TASK TO COMPLETE = Please extract, word for word, the part of the passage on employee turnover below that opens with the words containing "Exit interviews are" and closes with "remain employed here?".

— Start of PASSAGE GIVEN —

Turnover is expensive. Replacing an employee who quits costs, on average, 21% of their annual pay. Research on private sector companies found that turnover in senior management makes the entire organisation perform substantially worse.

Churn is not an easy problem to tackle — but outside of pay rises and promotions, there are proven tactics managers can take. Apolitical spoke to human resources professionals and management experts, who shared their top tips.

1. Find out why people are leaving

Too many employers miss the opportunity to understand the — often simple — reasons employees quit by neglecting to ask the right questions.

Exit interviews are standard practice across many departments, but they’re often poorly designed. To figure out why people are leaving, you need to get to the root of the obstacles they have faced. Collecting and analysing this data can be key to preventing churn.

Exit interviews should be comprehensive, and ask questions such as:

  •   What could have been done for you to remain employed here?
  •   Do you feel your job description changed since you were hired?

— End of PASSAGE GIVEN —
— Start of DATA SHOWN —

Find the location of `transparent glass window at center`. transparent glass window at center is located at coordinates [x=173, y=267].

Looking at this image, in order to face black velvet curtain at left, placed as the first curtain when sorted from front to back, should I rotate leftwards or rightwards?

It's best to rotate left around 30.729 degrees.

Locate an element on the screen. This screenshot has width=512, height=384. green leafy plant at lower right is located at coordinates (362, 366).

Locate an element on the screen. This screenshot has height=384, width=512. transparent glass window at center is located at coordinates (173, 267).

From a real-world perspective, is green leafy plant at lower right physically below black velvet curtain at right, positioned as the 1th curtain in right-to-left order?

— End of DATA SHOWN —

SOLUTION TO THIS EXERCISE =
Exit interviews are standard practice across many departments, but they’re often poorly designed. To figure out why people are leaving, you need to get to the root of the obstacles they have faced. Collecting and analysing this data can be key to preventing churn.

Exit interviews should be comprehensive, and ask questions such as:

  •   What could have been done for you to remain employed here?